_WORK TASK_. Every line containing the string "start" is to be copied from the records.

_MATERIAL PROVIDED_.
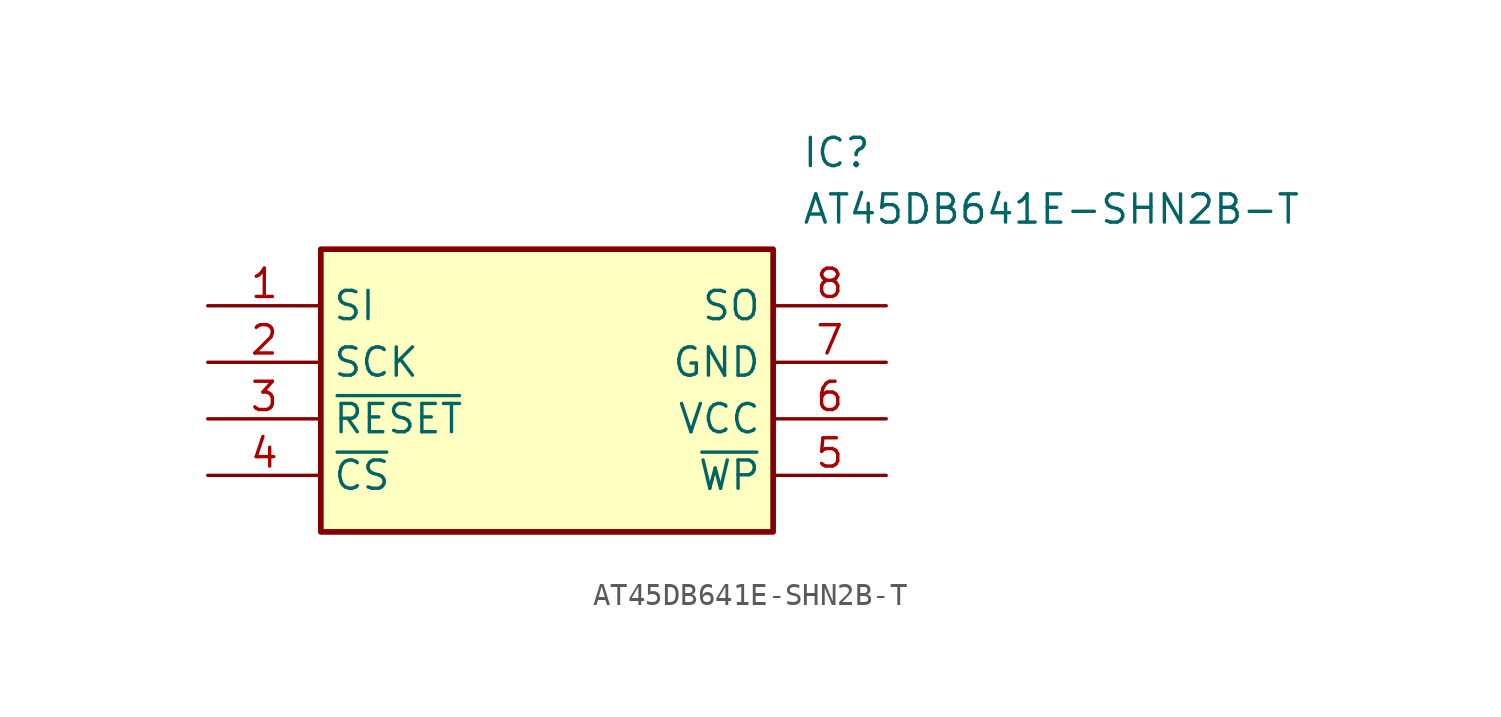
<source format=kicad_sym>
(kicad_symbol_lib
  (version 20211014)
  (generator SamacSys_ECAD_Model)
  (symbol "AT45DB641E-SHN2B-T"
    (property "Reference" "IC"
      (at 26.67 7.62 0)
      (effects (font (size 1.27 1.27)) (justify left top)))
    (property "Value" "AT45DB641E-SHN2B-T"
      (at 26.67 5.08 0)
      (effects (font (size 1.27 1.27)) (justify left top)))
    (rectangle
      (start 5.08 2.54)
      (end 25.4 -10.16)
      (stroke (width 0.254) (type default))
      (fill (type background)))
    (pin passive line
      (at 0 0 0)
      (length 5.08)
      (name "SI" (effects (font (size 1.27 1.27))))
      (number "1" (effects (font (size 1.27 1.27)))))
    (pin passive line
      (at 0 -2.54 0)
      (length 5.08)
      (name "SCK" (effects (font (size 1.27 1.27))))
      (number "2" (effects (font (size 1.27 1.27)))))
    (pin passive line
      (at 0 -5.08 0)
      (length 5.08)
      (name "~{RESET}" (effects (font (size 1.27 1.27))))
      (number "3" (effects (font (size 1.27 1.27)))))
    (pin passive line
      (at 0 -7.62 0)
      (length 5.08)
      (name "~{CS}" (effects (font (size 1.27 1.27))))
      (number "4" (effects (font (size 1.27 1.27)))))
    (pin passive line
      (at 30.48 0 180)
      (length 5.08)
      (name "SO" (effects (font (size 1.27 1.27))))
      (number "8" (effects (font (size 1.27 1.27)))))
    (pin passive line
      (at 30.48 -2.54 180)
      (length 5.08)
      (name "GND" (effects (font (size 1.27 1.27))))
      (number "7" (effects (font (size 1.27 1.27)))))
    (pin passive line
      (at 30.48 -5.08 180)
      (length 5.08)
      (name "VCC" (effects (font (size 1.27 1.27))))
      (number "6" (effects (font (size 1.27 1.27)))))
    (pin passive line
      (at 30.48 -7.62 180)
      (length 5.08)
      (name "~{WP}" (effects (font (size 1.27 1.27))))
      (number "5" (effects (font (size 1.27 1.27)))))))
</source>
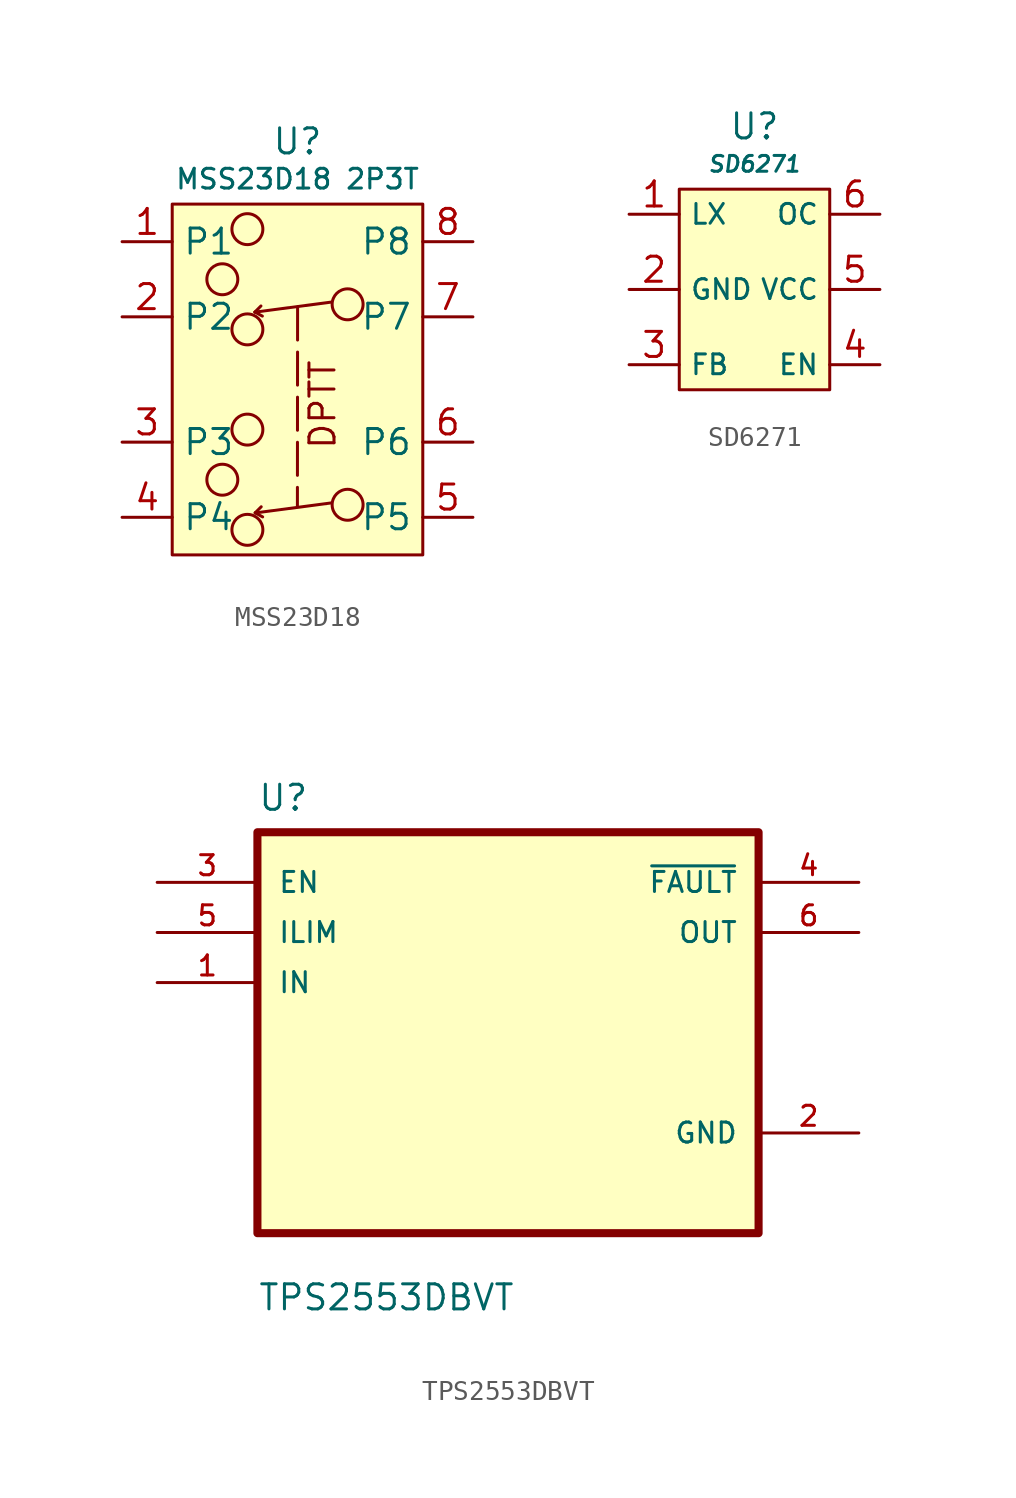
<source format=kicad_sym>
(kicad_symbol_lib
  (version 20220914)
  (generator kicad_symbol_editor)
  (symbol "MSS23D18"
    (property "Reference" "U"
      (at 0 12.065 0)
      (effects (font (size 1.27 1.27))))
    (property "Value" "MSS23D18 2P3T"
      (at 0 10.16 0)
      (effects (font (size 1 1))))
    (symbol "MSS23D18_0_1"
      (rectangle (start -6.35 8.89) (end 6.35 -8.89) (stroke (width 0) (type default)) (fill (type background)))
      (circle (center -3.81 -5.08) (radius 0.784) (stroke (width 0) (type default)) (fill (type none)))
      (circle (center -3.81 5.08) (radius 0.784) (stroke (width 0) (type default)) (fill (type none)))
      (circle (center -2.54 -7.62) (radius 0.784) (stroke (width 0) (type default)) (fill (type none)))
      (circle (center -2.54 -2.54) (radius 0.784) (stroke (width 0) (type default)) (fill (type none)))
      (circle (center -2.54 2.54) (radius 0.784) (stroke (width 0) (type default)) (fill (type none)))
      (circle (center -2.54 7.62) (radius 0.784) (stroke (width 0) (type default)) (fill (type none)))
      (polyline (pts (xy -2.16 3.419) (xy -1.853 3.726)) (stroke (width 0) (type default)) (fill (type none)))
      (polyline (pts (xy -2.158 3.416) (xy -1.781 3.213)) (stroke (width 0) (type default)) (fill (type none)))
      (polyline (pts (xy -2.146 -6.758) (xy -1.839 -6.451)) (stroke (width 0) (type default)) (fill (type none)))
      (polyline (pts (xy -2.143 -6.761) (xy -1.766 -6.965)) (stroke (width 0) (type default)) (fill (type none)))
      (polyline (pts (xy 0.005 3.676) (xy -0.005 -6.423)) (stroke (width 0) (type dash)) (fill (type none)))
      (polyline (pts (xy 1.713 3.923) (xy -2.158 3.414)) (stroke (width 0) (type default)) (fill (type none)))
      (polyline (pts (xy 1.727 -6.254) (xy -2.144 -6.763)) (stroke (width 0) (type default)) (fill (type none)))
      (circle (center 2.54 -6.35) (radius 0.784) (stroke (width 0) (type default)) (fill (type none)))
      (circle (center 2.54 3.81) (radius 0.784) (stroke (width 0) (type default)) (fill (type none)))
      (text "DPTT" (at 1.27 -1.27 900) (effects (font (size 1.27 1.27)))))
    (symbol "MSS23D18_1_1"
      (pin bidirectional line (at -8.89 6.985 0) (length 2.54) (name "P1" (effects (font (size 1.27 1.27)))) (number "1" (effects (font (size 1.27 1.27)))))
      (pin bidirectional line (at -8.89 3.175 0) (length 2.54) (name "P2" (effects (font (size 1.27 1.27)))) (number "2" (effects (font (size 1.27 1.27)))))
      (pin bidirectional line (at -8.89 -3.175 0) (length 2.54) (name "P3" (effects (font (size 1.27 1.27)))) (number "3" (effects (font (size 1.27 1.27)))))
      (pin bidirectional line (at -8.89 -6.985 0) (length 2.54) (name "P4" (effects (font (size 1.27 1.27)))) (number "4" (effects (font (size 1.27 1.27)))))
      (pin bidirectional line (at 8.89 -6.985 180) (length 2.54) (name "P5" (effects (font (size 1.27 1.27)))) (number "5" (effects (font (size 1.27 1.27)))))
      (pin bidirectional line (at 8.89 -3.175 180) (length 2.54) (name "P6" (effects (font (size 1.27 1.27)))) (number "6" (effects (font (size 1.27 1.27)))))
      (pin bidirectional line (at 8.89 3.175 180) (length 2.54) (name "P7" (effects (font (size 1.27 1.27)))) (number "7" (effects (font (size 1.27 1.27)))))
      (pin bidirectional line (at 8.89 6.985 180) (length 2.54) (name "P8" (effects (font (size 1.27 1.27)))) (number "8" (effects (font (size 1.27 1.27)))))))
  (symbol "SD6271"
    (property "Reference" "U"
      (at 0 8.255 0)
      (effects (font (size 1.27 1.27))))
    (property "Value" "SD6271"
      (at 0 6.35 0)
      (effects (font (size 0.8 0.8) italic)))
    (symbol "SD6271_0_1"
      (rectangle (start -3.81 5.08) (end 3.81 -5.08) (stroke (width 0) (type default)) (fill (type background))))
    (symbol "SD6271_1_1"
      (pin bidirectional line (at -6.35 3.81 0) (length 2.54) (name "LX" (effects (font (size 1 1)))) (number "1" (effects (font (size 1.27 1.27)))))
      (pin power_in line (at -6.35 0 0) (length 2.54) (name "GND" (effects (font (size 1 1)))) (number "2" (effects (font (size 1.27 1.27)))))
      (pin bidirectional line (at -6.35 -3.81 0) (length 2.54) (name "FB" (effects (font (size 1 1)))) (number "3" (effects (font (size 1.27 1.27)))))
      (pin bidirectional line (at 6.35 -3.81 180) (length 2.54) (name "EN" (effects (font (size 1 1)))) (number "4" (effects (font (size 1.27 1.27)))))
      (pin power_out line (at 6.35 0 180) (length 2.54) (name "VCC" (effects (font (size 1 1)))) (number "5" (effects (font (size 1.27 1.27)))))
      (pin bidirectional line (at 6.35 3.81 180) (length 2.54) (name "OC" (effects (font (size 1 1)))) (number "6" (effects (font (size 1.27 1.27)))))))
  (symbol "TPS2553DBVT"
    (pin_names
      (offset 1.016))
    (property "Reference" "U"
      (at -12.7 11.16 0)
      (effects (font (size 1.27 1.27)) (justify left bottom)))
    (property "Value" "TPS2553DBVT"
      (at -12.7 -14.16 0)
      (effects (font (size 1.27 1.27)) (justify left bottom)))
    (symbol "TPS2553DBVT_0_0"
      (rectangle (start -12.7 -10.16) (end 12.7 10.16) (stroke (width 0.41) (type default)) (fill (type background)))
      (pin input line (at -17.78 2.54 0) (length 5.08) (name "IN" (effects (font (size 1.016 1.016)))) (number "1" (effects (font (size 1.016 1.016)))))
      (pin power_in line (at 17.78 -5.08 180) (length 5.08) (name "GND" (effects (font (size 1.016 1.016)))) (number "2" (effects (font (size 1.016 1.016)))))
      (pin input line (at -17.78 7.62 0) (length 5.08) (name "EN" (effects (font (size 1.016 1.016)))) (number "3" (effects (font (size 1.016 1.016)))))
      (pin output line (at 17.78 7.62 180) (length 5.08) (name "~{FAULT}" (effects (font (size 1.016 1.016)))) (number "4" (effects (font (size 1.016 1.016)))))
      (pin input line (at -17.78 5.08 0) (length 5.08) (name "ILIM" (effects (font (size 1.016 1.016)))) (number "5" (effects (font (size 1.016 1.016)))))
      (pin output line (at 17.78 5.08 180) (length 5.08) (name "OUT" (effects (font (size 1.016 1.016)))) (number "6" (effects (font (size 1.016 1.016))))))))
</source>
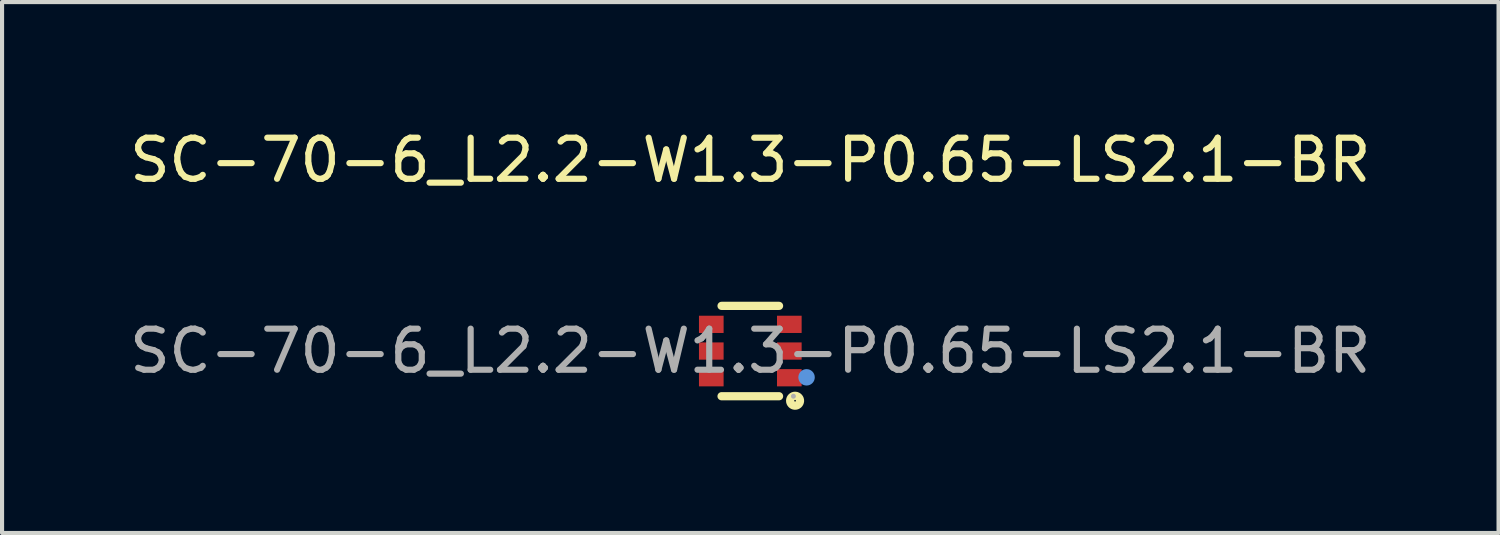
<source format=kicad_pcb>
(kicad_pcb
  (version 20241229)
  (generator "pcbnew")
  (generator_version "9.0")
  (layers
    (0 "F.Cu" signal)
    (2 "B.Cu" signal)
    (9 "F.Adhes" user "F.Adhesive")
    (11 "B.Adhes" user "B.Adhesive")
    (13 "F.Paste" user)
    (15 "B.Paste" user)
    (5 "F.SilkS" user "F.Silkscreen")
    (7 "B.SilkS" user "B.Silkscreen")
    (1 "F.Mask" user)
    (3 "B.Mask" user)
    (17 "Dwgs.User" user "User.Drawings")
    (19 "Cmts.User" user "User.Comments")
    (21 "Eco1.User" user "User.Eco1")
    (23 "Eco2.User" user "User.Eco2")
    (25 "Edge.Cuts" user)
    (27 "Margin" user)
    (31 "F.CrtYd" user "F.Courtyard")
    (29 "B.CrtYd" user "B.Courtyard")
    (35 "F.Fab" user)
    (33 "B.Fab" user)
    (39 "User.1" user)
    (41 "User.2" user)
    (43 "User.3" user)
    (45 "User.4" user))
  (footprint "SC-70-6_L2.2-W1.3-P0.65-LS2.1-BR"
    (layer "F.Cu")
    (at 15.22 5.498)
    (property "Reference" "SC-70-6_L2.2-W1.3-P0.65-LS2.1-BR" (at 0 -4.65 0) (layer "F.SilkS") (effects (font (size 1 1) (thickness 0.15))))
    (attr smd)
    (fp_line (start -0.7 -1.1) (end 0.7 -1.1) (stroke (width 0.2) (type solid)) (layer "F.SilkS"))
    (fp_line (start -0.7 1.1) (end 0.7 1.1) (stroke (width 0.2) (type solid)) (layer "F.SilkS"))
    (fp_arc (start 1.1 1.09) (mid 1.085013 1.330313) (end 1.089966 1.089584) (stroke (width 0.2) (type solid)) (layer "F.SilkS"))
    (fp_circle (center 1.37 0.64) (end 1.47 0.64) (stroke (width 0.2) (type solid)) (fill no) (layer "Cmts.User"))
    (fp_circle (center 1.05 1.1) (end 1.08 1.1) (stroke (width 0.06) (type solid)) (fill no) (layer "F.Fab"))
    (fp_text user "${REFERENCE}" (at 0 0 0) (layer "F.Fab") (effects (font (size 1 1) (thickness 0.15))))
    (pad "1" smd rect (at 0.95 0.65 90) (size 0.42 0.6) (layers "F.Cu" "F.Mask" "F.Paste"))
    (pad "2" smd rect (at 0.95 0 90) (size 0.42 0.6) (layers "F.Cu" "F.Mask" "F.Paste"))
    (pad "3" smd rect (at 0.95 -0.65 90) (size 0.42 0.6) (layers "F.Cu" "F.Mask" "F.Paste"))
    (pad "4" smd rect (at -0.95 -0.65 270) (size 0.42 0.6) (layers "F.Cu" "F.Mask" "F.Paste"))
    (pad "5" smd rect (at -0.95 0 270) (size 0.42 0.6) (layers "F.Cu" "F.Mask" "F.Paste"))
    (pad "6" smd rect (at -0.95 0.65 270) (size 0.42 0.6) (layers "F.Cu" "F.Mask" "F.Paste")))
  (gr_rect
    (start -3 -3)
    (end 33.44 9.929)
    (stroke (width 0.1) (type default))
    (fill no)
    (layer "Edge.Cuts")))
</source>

_REPLY_.
      (start 5.08 2.54)
      (rectangle (start -6.35 8.89) (end 6.35 -8.89) (stroke (width 0) (type default)) (fill (type background)))
      (rectangle (start -3.81 5.08) (end 3.81 -5.08) (stroke (width 0) (type default)) (fill (type background))))
      (rectangle (start -12.7 -10.16) (end 12.7 10.16) (stroke (width 0.41) (type default)) (fill (type background)))
    (fp_line (start -0.7 -1.1) (end 0.7 -1.1) (stroke (width 0.2) (type solid)) (layer "F.SilkS"))
    (fp_line (start -0.7 1.1) (end 0.7 1.1) (stroke (width 0.2) (type solid)) (layer "F.SilkS"))
    (fp_arc (start 1.1 1.09) (mid 1.085013 1.330313) (end 1.089966 1.089584) (stroke (width 0.2) (type solid)) (layer "F.SilkS"))
    (start -3 -3)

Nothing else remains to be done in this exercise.